I do that to combine them in one final json string, to be converted later to a Pandas Dataframe:

s1 = '{ "id": 11, "label": "REF", "claim": "Lorelai Gilmore", "ce": [[[1,2, "Gilmore", 3]]]}'
s2 = '{ "id": 0, "label": "REF", "claim": "named Robert s.", "ce": [[[1,2, "Lorelai", 3]]]}'
s = [s1, s2]

combine = [json.loads(item) for item in s]
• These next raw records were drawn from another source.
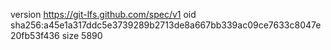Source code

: version https://git-lfs.github.com/spec/v1
oid sha256:a45e1a317ddc5e3739289b2713de8a667bb339ac09ce7633c8047e20fb53f436
size 5890
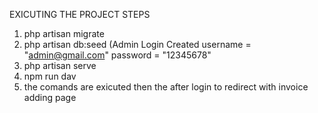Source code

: EXICUTING THE PROJECT STEPS

1. php artisan migrate
2. php artisan db:seed 
    (Admin Login Created
       username = "admin@gmail.com"
       password = "12345678"
3. php artisan serve
4. npm run dav
5. the comands are exicuted then the after login to redirect with invoice adding page

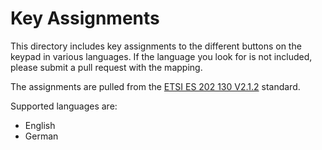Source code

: # Key Assignments

This directory includes key assignments to the different buttons on the keypad in various languages.
If the language you look for is not included, please submit a pull request with the mapping.

The assignments are pulled from
the [ETSI ES 202 130 V2.1.2](https://www.etsi.org/deliver/etsi_es/202100_202199/202130/02.01.02_60/es_202130v020102p.pdf)
standard.

Supported languages are:

- English
- German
r = json.dumps(combine, indent=2)
s = pandas.read_json(r)
print(s)

The list of the json strings that I have is very large, therefore I tried to use Tqdm progress bar to monitor the progress:

combine = tqdm([json.loads(item) for item in s])

but I got this error:

  0%|          | 0/2 [00:00<?, ?it/s]Traceback (most recent call last):
  File "D:/OneDrive/PhD/fever_challenge/test.py", line 11, in <module>
    r = json.dumps(combine, indent=2)
  File "C:\Python35\lib\json\__init__.py", line 237, in dumps
    **kw).encode(obj)
  File "C:\Python35\lib\json\encoder.py", line 200, in encode
    chunks = list(chunks)
  File "C:\Python35\lib\json\encoder.py", line 436, in _iterencode
    o = _default(o)
  File "C:\Python35\lib\json\encoder.py", line 179, in default
    raise TypeError(repr(o) + " is not JSON serializable")
TypeError:   0%|          | 0/2 [00:00<?, ?it/s] is not JSON serializable

I removed the last three lines in my code when I was tracing the error, and I observed that the loop is stuck. This is what appeared to me:

  0%|          | 0/2 [00:00<?, ?it/s]

What is the problem in my code?


Solution

  • Try this:

    combine = []
    for i in tqdm([json.loads(item) for item in s]):
        combine.append(i)